During the year ended 30 March 2014, the Group and Company received
consultancy services on normal commercial terms from London Bridge Capital
Limited, a company in which NJ Donaldson is a director. For the provision of
NJ Donaldson's services during the year, the Company was invoiced £15,000
(2013: £1,250) plus VAT by London Bridge Capital Limited. For the provision of
services as the joint Financial Advisor of the Group and Company, the Group
and Company was invoiced £Nil (2013: £10,000) plus VAT by London Bridge
Capital Limited during the year. The balance outstanding at 30 March 2014 was
£4,000 (2013: £Nil).
During the year ended 30 March 2014, the sum of £NIL (2013: £19,086) was
loaned to the Company by David Page, a Director of the Company and was repaid
by the Group and Company during the year.

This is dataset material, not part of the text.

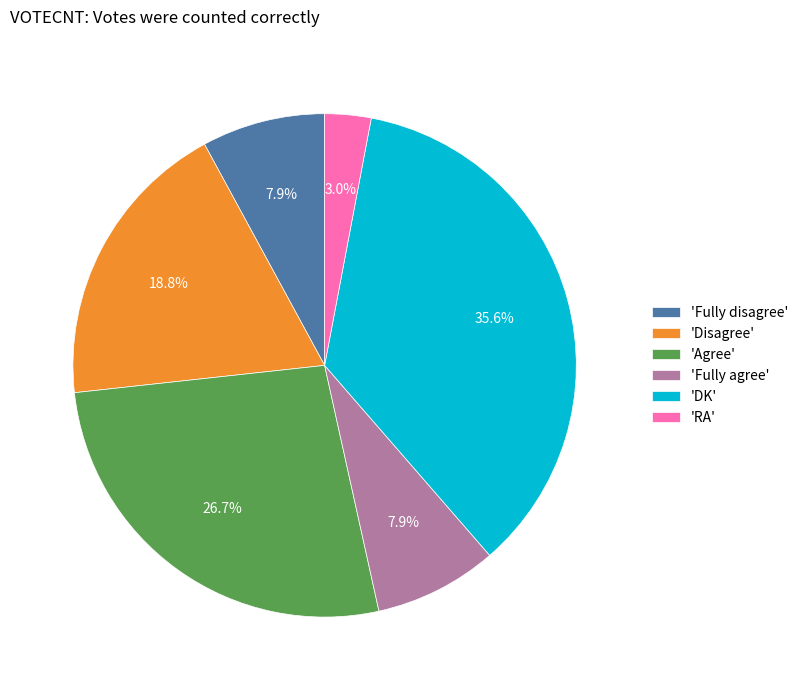

Which category has the smallest portion of the pie?

'RA'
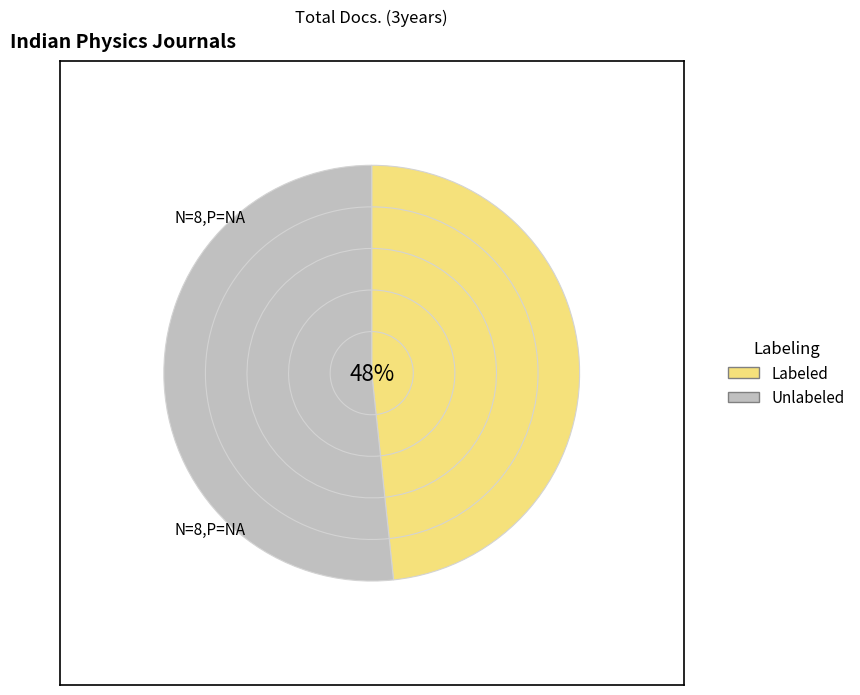

Rank the series by their average value, from lowest to highest.

Labeled, Unlabeled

During the year ended 30 March 2014, the Group operated, on normal commercial
terms, a franchise of Franco Manca granted by Franco Manca 2 UK Limited, a
company in which DM Page and NAG Mankarious are directors. The Group was
invoiced franchise fees of £27,000 (2013: £Nil) plus VAT and setup costs of
£62,000 (2013: £Nil) plus VAT by Franco Manca 2 UK Limited during the year and
the balance outstanding at 30 March 2014 was £9,000 (2013: £Nil). At 30 March
2014, Franco Manca 2 UK Limited owed the Group £10,000 (2013: £Nil).

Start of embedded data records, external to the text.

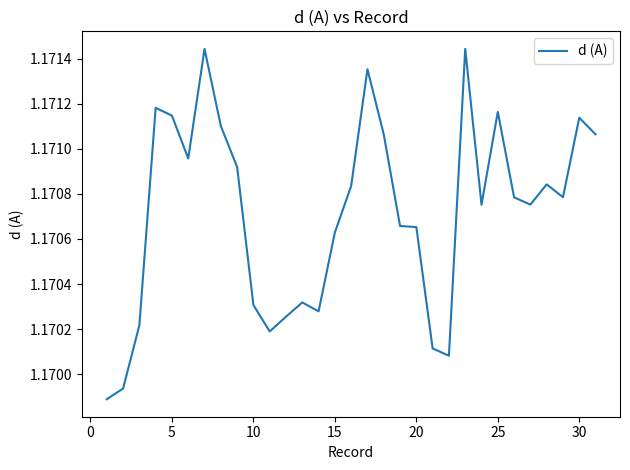

Which has a higher value, 15 or 5?

5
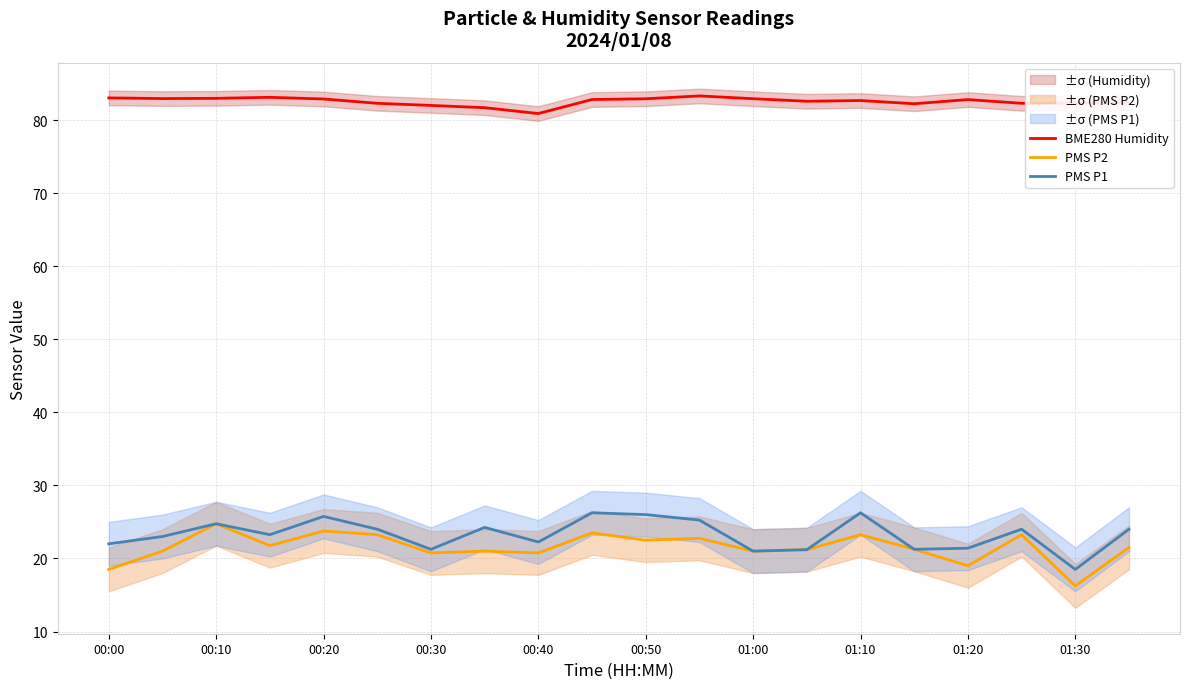

Is it true that PMS P2 equals 20.8 at 00:30?

True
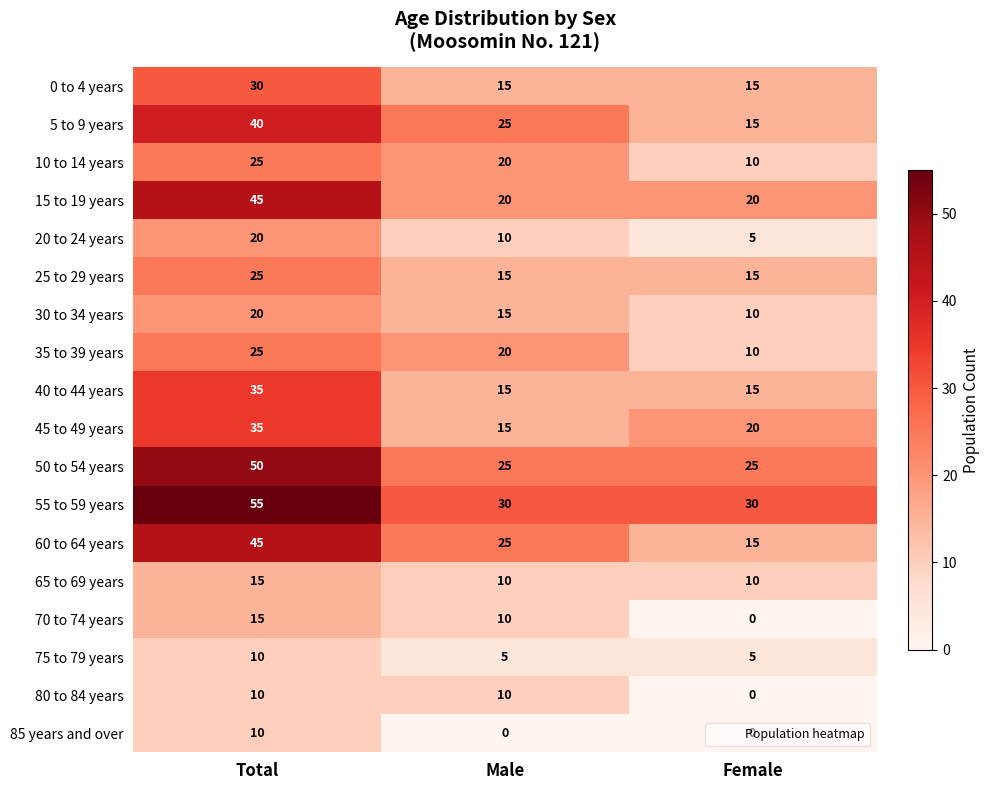

How many data points in 0 to 4 years are above 15?

1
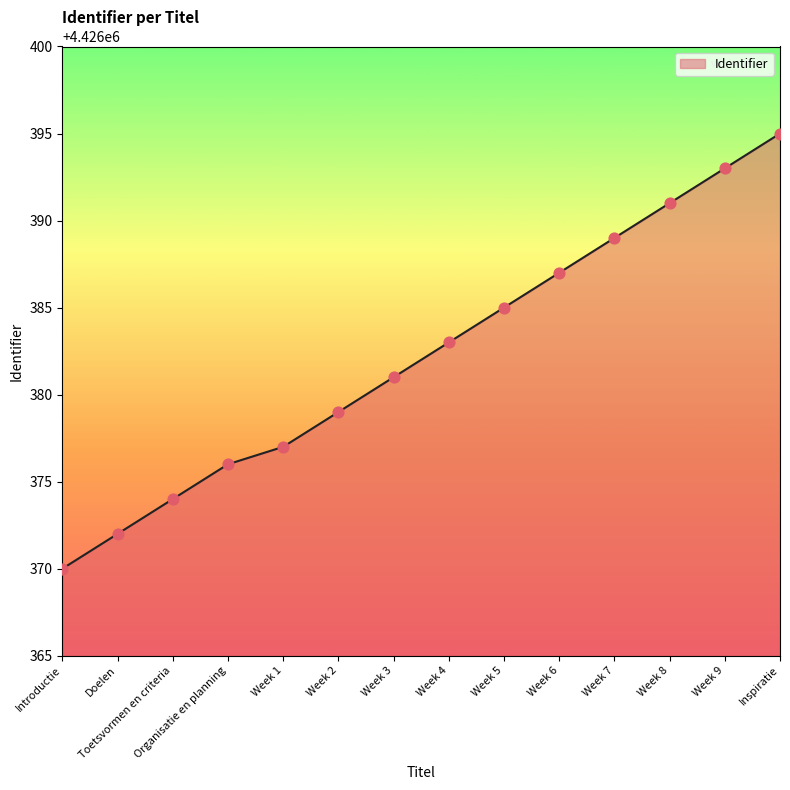

What is the ratio of the value at Week 4 to the value at Week 9?

1.0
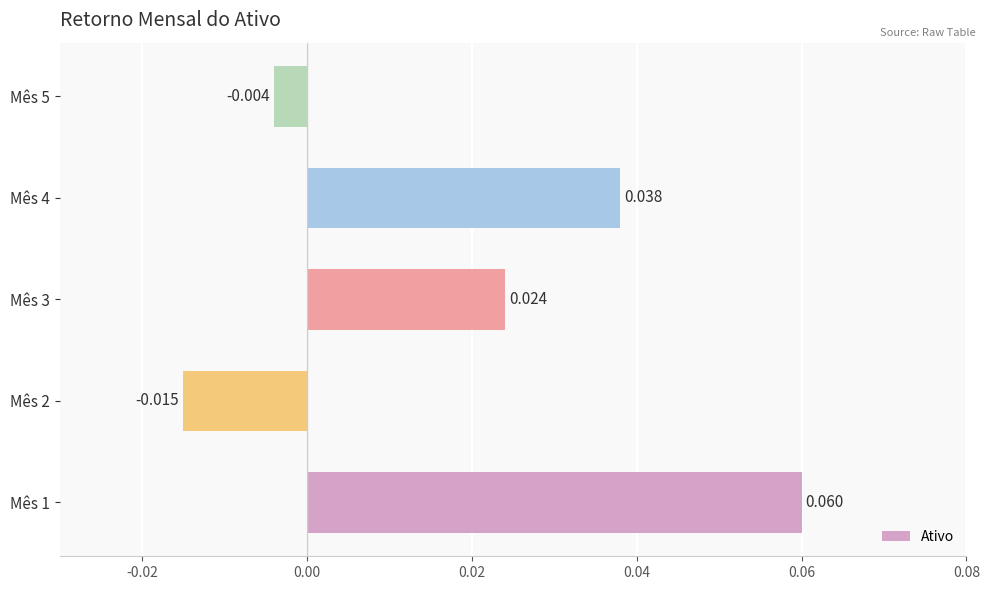

At which category does the chart reach its peak across all series?

Mês 1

During the period ended 30 March 2014, DM Page invoiced the Group a site
finder's fee of £15,000 (2013: £Nil) on normal commercial terms and the
balance outstanding at 30 March 2014 was £Nil (2013: £Nil).
Included in other receivables are amounts of £Nil (2013: £531) due from
companies in which DM Page and NAG Mankarious are materially interested.
Transactions between the Company and its subsidiaries
Transactions between the Company and its subsidiaries, which are related
parties, have been eliminated on consolidation.
During the year, the Company has paid trading expenses for FM98 LTD Limited
amounting to £770,000 (2013: £Nil). The amount outstanding at 30 March 2014
was £770,000 (2013: £Nil).
The above has been extracted from, and should be read in conjunction with, the
Company's audited Annual Report and Accounts for the period ended 30 March
2014.
Guidance note 69.1 of ISDX Growth Market - Rules for Issuers
During the year ended 30 March 2014, the Company did not comply with Guidance
Note 69.1 of the ISDX Growth Market - Rules for Issuers (as amended on 9 July
2013). This was due to the Directors DM Page, NAG Mankarious and NJ Donaldson
holding levels and combinations of third party directorships outside of the
Company, which did not meet the recommendation in the Guidance Note. The
Directors believe that these three directors are currently each able to commit
sufficient time to perform his duties as a Director of the Company and that
the current composition of the Company's Board is appropriate given the
Company's size and stage of development.